§ Task A: Write out the portion of the passage on the judge's ruling against the university that begins with the words containing "In an opinion" and ends with "the judge wrote.".
§ Task B: Give again, line for line, the stored data records from their first line through the line containing "considérablement les dépenses que tu", including both of those lines.

§ Document segment:
━━━━━━
In an opinion that referenced Communist China, Walker sounded baffled at times by arguments the university had put forward in defense of its policy. UF claimed to have “unlimited discretion” to restrict professors’ speech if it determined the speech “would harm an ill-defined’ ‘interest’ of the university.”

“It’s worth pausing to note just how shocking the defendants’ position is,” the judge wrote.

Walker, who earned his bachelor’s and law degrees from UF, has in two previous public hearings on the case engaged in prickly exchanges with the university’s lawyers. Last week the judge suggested that H. Christopher Bartolomucci, a partner at a firm in Washington D.C., representing UF, had been “squirrely” in his defense.

In his opinion, the judge blasted the university for taking the “remarkable position” that professors might not have a First Amendment right to testify about topics related to their expertise against the state while working at UF. In so arguing, Walker wrote, university officials had “denigrated their own professors as being no better than two-faced mercenaries when they seek to testify as experts in their field in cases challenging Florida law.”
━━━━━━
[Stored data records]

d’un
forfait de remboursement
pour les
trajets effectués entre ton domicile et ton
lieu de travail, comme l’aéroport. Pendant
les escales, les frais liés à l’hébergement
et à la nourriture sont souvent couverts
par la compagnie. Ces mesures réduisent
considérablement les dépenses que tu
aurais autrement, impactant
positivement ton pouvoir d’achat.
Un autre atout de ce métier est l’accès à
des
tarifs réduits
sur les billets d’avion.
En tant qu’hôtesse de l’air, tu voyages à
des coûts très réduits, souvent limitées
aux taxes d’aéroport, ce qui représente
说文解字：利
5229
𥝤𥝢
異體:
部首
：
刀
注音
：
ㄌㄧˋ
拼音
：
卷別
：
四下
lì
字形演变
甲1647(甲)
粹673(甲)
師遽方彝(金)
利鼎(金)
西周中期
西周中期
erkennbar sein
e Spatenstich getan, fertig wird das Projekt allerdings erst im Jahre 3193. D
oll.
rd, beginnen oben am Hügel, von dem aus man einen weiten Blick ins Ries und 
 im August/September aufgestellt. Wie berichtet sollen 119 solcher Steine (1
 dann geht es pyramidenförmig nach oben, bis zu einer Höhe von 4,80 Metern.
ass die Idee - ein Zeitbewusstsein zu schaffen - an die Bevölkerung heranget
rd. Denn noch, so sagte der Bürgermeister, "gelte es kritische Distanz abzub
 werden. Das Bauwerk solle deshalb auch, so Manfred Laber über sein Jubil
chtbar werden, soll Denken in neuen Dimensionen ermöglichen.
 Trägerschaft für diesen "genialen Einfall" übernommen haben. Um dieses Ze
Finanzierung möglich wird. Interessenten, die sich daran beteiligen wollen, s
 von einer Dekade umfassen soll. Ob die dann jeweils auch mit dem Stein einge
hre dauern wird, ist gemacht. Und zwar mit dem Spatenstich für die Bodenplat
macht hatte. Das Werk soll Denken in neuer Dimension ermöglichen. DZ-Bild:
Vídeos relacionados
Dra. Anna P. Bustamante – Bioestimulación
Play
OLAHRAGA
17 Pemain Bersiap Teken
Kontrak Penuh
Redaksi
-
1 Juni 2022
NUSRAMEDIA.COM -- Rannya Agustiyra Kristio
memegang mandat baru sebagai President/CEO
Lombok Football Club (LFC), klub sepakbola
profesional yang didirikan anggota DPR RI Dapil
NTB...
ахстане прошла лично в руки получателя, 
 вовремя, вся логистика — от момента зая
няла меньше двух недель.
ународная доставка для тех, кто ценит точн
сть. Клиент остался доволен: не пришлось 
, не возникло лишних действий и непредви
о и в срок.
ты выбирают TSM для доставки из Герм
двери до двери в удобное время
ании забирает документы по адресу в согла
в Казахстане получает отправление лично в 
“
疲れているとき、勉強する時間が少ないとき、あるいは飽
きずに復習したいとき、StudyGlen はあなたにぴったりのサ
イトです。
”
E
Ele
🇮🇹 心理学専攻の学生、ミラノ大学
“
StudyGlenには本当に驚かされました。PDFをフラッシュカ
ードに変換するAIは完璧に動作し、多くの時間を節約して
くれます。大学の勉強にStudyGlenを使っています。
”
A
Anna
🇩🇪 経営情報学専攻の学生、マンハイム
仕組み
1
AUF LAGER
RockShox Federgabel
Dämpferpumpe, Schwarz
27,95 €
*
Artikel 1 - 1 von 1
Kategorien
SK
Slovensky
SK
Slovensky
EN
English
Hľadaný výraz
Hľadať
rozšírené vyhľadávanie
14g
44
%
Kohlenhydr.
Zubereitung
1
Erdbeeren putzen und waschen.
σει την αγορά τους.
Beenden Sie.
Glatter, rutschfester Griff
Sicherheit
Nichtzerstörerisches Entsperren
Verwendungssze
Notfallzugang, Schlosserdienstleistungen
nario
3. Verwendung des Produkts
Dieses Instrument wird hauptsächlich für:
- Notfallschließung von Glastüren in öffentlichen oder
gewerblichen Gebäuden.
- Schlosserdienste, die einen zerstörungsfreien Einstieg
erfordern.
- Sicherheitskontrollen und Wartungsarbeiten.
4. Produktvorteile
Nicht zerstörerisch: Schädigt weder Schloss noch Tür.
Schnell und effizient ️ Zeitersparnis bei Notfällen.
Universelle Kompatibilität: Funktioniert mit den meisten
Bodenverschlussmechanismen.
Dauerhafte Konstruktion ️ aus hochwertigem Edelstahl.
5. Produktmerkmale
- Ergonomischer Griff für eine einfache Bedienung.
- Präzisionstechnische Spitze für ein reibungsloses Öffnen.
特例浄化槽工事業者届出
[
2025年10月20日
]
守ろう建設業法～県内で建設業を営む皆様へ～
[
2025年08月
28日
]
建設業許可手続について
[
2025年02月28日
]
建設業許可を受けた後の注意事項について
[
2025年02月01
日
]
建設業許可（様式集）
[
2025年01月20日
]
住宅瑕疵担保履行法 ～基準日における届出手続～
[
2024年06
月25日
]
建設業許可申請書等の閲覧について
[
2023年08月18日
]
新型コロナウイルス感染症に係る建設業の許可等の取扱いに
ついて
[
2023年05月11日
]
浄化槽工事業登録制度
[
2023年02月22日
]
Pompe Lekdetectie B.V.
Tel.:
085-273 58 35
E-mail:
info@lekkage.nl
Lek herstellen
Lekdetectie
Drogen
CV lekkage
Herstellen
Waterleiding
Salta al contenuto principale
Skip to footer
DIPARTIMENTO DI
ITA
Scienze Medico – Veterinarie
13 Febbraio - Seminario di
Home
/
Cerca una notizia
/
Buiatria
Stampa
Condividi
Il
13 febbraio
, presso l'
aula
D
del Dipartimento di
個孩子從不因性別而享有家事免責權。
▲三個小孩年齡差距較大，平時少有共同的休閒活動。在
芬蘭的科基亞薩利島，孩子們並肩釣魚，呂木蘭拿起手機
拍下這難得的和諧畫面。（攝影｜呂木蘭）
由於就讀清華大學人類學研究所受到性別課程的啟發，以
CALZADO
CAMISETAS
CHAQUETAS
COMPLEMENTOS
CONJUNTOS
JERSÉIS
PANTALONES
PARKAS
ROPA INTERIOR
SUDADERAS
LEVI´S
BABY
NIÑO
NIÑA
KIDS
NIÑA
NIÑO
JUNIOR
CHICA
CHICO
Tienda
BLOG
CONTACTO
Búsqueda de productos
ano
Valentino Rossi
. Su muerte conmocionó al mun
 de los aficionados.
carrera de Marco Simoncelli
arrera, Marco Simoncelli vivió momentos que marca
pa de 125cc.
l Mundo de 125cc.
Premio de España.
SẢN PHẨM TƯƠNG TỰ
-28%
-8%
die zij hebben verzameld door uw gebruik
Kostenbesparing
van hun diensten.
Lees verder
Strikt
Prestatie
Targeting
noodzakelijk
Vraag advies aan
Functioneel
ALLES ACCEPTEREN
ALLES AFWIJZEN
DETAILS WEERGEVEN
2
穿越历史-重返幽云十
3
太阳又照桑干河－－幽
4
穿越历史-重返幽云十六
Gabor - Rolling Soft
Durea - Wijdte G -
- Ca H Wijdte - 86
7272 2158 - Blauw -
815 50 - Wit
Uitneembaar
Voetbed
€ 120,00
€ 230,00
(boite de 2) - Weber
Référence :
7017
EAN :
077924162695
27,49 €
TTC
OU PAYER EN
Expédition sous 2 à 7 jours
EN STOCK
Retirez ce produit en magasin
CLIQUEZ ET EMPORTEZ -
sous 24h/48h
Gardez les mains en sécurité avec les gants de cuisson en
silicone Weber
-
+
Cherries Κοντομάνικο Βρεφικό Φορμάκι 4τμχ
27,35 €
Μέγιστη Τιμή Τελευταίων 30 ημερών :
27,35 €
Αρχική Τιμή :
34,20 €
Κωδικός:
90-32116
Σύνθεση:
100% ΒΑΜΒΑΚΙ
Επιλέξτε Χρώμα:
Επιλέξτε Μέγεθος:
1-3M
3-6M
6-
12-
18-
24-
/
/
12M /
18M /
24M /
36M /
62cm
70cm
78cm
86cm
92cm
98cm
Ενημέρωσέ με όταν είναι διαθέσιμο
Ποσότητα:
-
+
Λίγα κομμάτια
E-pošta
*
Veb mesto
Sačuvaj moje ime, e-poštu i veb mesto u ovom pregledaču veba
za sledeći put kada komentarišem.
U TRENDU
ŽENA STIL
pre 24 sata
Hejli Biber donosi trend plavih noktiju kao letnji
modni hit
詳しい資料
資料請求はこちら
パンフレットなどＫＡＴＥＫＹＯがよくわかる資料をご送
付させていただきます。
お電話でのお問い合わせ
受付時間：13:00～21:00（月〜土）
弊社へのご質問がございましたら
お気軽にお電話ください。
━━━━━━
§ Result A:
In an opinion that referenced Communist China, Walker sounded baffled at times by arguments the university had put forward in defense of its policy. UF claimed to have “unlimited discretion” to restrict professors’ speech if it determined the speech “would harm an ill-defined’ ‘interest’ of the university.”

“It’s worth pausing to note just how shocking the defendants’ position is,” the judge wrote.

§ Result B:
d’un
forfait de remboursement
pour les
trajets effectués entre ton domicile et ton
lieu de travail, comme l’aéroport. Pendant
les escales, les frais liés à l’hébergement
et à la nourriture sont souvent couverts
par la compagnie. Ces mesures réduisent
considérablement les dépenses que tu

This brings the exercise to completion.